Dataset records:
────────────────
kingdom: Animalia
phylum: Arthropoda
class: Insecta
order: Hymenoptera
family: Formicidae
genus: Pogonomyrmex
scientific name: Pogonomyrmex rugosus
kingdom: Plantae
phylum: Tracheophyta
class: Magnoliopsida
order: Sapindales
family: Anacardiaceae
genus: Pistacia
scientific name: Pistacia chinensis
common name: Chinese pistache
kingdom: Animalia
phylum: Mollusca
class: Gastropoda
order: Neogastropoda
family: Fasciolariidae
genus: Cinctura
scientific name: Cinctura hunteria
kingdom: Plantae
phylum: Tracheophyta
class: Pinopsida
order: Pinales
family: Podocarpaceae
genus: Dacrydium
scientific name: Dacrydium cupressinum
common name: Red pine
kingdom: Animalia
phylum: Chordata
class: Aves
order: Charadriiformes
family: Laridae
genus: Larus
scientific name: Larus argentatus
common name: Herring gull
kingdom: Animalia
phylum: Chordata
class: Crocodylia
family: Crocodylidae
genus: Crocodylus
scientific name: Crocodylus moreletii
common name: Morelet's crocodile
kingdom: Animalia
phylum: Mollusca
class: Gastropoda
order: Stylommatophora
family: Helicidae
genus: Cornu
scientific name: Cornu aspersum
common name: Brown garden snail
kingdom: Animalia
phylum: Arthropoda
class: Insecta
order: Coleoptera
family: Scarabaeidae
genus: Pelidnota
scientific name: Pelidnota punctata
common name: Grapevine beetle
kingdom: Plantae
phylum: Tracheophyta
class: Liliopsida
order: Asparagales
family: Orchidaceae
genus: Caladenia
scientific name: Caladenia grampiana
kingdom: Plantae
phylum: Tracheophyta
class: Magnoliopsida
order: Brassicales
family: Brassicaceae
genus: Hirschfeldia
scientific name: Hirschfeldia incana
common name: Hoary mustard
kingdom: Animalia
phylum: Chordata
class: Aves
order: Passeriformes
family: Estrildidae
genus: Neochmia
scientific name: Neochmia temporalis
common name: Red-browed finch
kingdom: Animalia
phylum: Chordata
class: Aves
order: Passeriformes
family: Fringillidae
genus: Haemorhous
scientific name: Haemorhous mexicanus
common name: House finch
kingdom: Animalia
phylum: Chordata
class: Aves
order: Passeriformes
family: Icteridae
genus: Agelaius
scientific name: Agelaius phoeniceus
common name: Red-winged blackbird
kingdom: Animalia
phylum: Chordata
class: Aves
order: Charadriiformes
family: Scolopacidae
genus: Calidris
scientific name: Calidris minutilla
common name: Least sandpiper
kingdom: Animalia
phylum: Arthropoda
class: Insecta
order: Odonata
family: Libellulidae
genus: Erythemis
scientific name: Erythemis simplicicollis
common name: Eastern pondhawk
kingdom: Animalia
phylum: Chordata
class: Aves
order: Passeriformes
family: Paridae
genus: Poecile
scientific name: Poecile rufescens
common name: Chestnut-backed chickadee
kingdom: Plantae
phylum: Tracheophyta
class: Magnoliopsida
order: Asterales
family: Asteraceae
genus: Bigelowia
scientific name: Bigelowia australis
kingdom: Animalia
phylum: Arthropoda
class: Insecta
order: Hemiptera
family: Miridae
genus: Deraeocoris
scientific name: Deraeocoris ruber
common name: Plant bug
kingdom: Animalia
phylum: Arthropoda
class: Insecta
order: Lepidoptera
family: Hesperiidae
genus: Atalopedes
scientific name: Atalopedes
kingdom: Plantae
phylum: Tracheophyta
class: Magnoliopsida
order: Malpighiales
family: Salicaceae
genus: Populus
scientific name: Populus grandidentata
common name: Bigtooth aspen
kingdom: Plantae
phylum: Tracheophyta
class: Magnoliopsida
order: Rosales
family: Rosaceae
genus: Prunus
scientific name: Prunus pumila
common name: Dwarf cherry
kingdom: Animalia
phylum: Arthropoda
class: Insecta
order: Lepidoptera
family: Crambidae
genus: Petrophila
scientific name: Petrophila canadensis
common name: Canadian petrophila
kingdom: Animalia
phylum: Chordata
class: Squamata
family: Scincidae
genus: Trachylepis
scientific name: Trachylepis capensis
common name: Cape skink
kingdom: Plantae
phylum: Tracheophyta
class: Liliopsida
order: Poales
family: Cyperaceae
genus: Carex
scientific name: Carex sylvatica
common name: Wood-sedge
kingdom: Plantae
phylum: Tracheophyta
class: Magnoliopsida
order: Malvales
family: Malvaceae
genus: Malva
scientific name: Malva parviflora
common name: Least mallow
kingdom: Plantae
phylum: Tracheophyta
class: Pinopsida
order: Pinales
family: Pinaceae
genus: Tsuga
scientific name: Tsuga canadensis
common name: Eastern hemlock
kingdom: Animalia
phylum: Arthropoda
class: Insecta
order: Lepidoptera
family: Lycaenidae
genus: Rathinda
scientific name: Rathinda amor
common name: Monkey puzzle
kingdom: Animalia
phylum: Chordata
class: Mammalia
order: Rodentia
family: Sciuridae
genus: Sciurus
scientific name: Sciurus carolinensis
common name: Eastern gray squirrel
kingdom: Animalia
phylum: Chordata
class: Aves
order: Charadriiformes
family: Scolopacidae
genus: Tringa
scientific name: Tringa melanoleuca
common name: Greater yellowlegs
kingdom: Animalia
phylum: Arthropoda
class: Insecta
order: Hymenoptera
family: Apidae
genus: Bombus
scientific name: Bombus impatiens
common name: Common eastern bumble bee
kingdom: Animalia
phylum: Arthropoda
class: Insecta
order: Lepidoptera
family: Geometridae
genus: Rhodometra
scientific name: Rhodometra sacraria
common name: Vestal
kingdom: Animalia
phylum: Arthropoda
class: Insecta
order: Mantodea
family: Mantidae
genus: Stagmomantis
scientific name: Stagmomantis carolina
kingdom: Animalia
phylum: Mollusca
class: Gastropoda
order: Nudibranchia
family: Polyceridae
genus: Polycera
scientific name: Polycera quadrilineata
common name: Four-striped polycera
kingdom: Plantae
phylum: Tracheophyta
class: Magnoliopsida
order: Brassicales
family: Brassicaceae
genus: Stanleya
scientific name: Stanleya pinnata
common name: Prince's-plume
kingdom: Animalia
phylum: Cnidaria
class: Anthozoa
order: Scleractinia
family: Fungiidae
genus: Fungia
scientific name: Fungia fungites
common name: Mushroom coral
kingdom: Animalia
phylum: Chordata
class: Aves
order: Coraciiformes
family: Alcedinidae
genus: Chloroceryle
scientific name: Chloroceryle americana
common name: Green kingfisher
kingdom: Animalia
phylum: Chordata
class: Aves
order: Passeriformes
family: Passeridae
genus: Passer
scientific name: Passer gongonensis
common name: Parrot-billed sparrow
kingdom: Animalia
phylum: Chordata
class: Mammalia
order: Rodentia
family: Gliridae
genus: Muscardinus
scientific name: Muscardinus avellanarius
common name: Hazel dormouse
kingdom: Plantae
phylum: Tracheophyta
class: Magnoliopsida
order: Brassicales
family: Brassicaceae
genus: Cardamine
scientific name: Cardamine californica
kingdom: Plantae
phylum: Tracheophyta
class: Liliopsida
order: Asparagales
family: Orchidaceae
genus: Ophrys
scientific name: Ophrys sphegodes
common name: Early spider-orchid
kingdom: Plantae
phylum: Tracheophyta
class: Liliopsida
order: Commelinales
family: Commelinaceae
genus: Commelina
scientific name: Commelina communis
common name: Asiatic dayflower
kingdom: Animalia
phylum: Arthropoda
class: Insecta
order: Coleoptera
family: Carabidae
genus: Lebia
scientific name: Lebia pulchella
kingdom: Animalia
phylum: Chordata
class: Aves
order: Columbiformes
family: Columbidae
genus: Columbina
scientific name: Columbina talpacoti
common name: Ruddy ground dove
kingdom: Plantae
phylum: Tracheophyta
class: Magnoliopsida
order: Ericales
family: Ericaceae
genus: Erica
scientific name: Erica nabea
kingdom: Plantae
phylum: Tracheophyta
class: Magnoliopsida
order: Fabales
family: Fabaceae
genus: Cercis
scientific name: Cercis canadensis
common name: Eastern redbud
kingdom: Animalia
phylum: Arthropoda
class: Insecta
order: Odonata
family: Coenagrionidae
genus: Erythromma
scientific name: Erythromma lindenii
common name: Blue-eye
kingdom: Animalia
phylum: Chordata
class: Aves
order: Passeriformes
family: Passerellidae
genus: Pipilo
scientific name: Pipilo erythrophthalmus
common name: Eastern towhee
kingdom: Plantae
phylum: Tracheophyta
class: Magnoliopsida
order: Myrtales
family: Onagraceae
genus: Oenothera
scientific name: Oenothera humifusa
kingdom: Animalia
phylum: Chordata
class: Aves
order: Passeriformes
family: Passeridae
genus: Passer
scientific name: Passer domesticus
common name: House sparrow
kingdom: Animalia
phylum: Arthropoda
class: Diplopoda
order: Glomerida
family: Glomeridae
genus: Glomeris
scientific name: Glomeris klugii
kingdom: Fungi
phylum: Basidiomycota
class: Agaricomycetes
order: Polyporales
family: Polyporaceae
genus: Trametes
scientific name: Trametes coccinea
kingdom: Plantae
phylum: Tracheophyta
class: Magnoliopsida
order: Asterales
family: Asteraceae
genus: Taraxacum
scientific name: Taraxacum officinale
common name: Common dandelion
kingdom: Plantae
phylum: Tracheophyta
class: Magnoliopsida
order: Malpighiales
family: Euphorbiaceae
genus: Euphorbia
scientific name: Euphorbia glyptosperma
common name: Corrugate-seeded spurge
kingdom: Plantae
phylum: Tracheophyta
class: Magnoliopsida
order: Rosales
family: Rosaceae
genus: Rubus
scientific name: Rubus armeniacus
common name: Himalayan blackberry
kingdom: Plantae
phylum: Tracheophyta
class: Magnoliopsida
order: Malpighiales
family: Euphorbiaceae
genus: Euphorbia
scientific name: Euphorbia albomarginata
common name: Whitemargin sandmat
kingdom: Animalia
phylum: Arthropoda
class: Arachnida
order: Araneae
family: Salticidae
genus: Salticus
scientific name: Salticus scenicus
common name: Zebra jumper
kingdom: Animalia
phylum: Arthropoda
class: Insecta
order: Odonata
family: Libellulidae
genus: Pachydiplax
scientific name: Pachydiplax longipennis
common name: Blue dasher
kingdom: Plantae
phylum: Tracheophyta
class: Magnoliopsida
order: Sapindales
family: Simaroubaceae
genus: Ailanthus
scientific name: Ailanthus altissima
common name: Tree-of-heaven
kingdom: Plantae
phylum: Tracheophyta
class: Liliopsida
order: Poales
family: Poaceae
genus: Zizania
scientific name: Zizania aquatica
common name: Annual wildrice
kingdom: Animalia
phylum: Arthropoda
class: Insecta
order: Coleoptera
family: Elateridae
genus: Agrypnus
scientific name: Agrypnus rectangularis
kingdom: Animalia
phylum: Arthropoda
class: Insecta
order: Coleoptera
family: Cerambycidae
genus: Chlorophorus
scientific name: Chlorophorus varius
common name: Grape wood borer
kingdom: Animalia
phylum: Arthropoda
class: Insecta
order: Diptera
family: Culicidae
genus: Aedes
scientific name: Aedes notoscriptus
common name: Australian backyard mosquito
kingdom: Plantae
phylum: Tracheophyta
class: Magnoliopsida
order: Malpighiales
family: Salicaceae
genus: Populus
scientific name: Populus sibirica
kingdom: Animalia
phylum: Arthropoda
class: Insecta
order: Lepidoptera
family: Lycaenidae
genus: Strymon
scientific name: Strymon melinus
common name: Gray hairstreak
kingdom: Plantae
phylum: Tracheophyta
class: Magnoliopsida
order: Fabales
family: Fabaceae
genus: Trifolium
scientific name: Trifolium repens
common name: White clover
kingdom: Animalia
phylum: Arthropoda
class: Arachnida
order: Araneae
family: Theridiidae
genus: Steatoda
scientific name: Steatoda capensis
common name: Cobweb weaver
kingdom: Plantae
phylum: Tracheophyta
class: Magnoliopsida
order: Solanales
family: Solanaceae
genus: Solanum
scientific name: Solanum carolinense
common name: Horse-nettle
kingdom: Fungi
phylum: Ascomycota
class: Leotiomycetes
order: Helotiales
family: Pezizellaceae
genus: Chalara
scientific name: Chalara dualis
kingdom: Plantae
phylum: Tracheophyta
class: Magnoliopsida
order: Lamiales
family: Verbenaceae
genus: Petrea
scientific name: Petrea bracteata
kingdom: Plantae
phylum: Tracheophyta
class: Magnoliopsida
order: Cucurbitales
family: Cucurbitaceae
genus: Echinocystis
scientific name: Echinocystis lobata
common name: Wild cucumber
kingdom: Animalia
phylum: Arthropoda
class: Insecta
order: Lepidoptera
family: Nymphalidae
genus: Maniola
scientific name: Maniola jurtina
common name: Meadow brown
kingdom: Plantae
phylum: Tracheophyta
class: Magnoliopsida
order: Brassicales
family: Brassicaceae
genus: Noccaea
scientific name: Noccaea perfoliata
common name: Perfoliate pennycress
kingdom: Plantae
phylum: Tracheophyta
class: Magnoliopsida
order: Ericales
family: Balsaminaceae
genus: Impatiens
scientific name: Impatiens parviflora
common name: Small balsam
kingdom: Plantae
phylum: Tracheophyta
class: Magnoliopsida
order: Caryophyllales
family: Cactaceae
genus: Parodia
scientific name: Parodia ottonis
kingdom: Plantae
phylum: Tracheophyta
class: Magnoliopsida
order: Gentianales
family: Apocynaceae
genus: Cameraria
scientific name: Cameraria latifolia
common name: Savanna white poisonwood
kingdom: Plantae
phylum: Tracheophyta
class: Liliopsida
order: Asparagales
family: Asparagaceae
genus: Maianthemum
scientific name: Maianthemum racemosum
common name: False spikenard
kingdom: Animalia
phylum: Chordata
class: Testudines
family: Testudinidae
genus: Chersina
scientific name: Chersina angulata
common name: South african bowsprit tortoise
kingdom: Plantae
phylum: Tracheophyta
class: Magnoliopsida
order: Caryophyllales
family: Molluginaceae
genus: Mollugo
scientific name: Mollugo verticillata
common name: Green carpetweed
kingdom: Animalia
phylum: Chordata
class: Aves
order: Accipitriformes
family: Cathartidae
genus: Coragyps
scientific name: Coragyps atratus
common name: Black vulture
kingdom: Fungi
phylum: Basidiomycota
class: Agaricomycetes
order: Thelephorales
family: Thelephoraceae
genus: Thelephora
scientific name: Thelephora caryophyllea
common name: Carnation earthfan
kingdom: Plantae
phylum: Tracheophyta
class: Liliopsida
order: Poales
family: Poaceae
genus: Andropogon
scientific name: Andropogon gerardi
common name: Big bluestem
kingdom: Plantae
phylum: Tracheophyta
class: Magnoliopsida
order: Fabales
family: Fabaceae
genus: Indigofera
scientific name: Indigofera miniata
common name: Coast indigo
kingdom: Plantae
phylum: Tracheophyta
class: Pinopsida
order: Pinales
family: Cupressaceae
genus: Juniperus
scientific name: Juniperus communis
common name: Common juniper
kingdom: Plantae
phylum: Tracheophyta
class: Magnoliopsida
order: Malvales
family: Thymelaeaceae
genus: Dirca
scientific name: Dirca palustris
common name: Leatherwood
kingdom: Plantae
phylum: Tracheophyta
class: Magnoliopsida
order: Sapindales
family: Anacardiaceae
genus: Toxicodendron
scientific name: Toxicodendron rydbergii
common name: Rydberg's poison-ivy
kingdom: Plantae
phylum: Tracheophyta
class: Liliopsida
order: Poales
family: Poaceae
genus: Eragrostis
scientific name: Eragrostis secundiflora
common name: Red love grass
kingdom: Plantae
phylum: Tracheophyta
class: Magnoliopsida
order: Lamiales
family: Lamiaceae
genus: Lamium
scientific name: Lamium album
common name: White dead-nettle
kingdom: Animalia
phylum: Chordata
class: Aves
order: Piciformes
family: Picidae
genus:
────────────────
_WHAT IS BEING ASKED_: Turn the lines from the start of the rows through the line containing "genus: Larus", inclusive, into a numbered list, leaving out any blank lines.

_WRITTEN RESPONSE_:
1. kingdom: Animalia
2. phylum: Arthropoda
3. class: Insecta
4. order: Hymenoptera
5. family: Formicidae
6. genus: Pogonomyrmex
7. scientific name: Pogonomyrmex rugosus
8. kingdom: Plantae
9. phylum: Tracheophyta
10. class: Magnoliopsida
11. order: Sapindales
12. family: Anacardiaceae
13. genus: Pistacia
14. scientific name: Pistacia chinensis
15. common name: Chinese pistache
16. kingdom: Animalia
17. phylum: Mollusca
18. class: Gastropoda
19. order: Neogastropoda
20. family: Fasciolariidae
21. genus: Cinctura
22. scientific name: Cinctura hunteria
23. kingdom: Plantae
24. phylum: Tracheophyta
25. class: Pinopsida
26. order: Pinales
27. family: Podocarpaceae
28. genus: Dacrydium
29. scientific name: Dacrydium cupressinum
30. common name: Red pine
31. kingdom: Animalia
32. phylum: Chordata
33. class: Aves
34. order: Charadriiformes
35. family: Laridae
36. genus: Larus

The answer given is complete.